Dominic Raab has promised an “exponential” increase in coronavirus tests in the next eight days.
The foreign secretary, who is standing in for Boris Johnson at Prime Minister’s Questions, insisted the government would meet its target of 100,000 a day by the end of April.
Labour leader Sir Keir Starmer asked how this was possible given only 18,000 tests a day were currently being done.
He said frontline NHS staff and care workers were “desperate” for tests.
It comes as new figures suggest the number of people recorded as having died of Covid-19 in care homes in England could have doubled in five days.
Mr Raab and Sir Keir were both present in the sparsely populated Commons chamber for the first “virtual PMQs”, with most MPs asking questions from home through video conferencing technology.
Sir Keir, who was making his debut at the despatch box as Labour leader, said the UK has been “very slow and way behind other European countries” when it comes to coronavirus testing.
“All week we have heard from the front line, from care workers who are frankly desperate for tests,” he told Mr Raab, and he asked why the government was not using all the tests that are available.
Mr Raab said the government had testing capacity of 40,000 a day and, based on that, and the fact that new laboratories were coming on stream, it would meet its target.
“In the final week it will require a big increase,” he told MPs.
Sir Keir said many care workers were not able to get to testing centres because they were miles away and unable to use public transport because of social distancing.
“It is little wonder we are seeing these pictures of half-empty testing centres,” added the Labour leader.

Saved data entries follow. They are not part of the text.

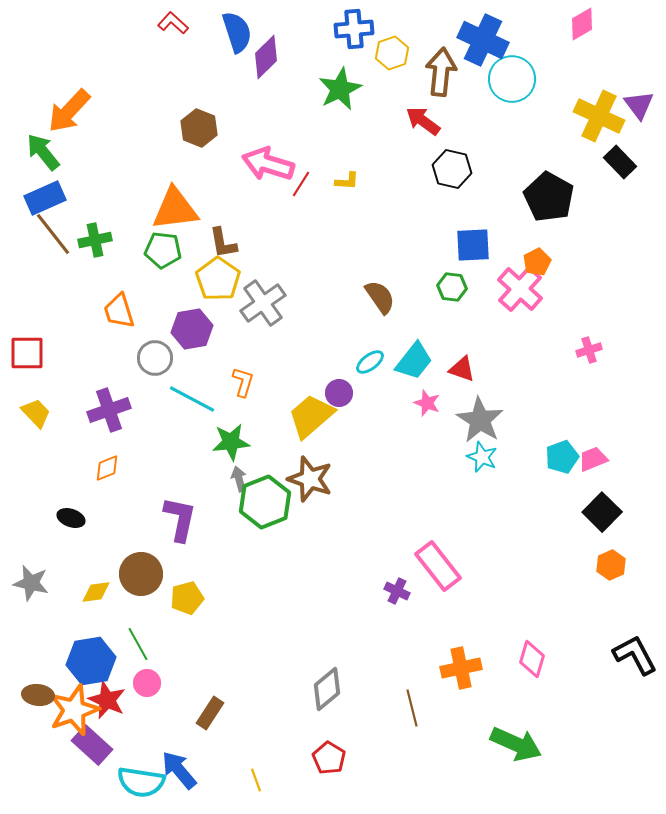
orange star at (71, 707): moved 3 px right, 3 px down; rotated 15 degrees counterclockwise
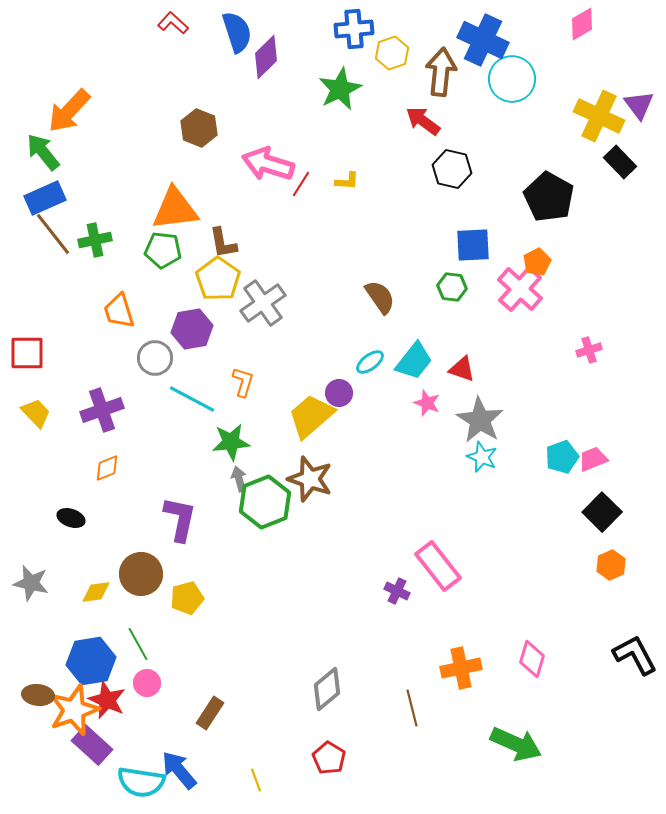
purple cross at (109, 410): moved 7 px left
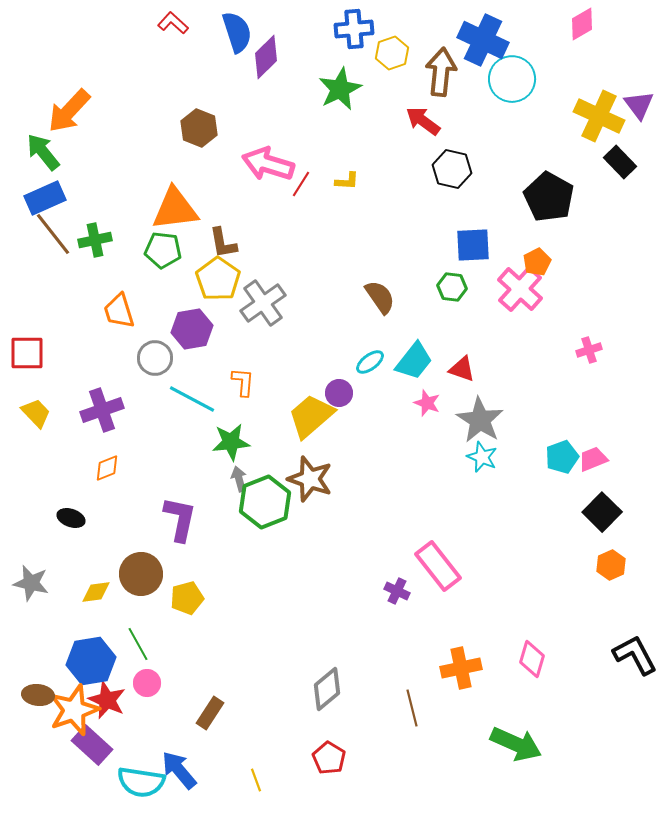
orange L-shape at (243, 382): rotated 12 degrees counterclockwise
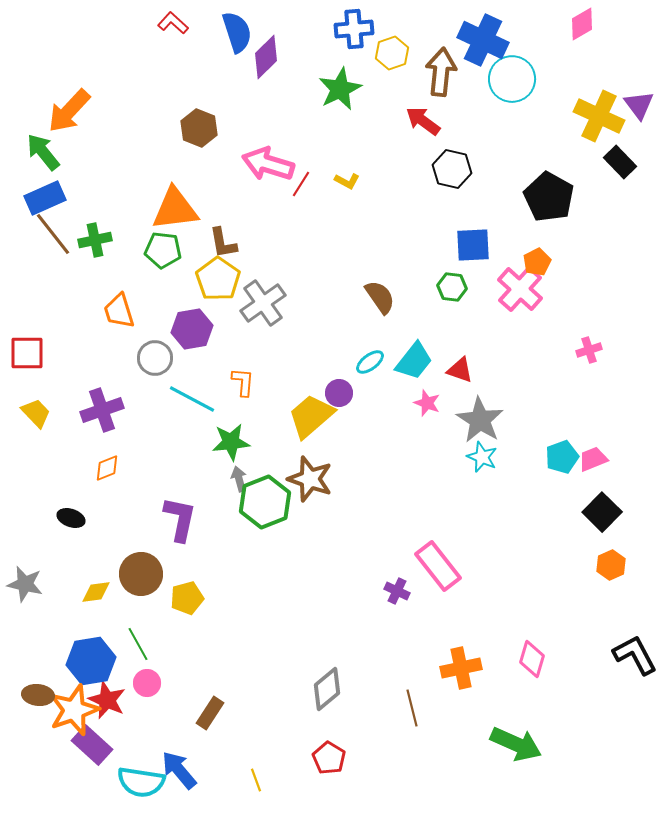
yellow L-shape at (347, 181): rotated 25 degrees clockwise
red triangle at (462, 369): moved 2 px left, 1 px down
gray star at (31, 583): moved 6 px left, 1 px down
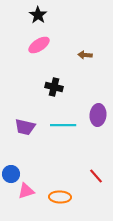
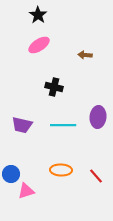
purple ellipse: moved 2 px down
purple trapezoid: moved 3 px left, 2 px up
orange ellipse: moved 1 px right, 27 px up
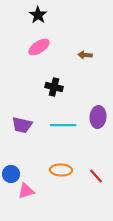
pink ellipse: moved 2 px down
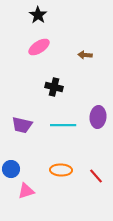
blue circle: moved 5 px up
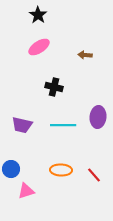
red line: moved 2 px left, 1 px up
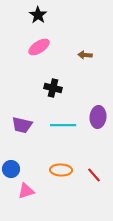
black cross: moved 1 px left, 1 px down
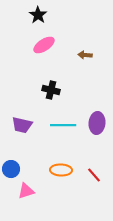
pink ellipse: moved 5 px right, 2 px up
black cross: moved 2 px left, 2 px down
purple ellipse: moved 1 px left, 6 px down
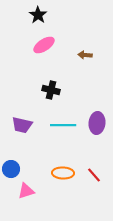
orange ellipse: moved 2 px right, 3 px down
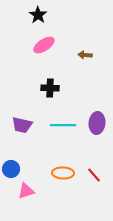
black cross: moved 1 px left, 2 px up; rotated 12 degrees counterclockwise
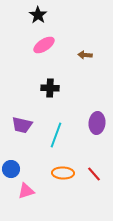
cyan line: moved 7 px left, 10 px down; rotated 70 degrees counterclockwise
red line: moved 1 px up
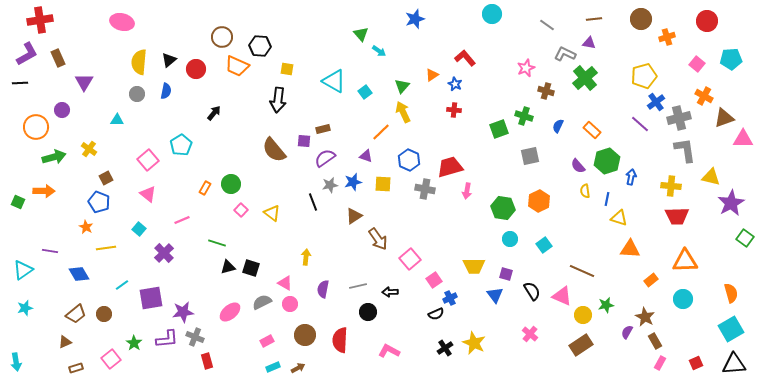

Mr Raab acknowledged there were challenges, but added: “The key point is, it is important to have a target and drive towards a target.
“We are making good progress and are confident we will meet it.”
Care home deaths
It comes as new figures showed the number of people recorded as having died of Covid-19 in care homes in England could have doubled in five days.
Figures published by the Office for National Statistics on Tuesday went up to 10 April. They showed the deaths of 1,043 people recorded as being linked to Covid 19 in England and Wales – nearly 1,000 of those deaths were in English care homes.
The care regulator for England, the Care Quality Commission, working with the ONS, is analysing data from care home providers about coronavirus-related deaths and have looked at deaths between April 10 to 15.
In a statement, they say they anticipate the number of deaths recorded in care homes in England to be double the number reported on Tuesday.
They have not published the numbers yet, but this preliminary finding would suggest in a five-day period the deaths of nearly 1,000 people in care homes in England could have been linked to Covid-19, which if confirmed would bring the overall total to about 2,000.
They also say there may be a significant increase in non-Covid-19 related deaths – in line with what the ONS official statistics suggest.
The figures will be published on 28 April, once verified.
The notifications from care providers may include some people who died in hospital. As these deaths are already reflected in NHS figures, the numbers collected by the CQC have to be adjusted and checked.
Care providers have always had to notify the CQC when a resident dies, but the forms have now been adjusted to collect information on whether a death is linked to coronavirus.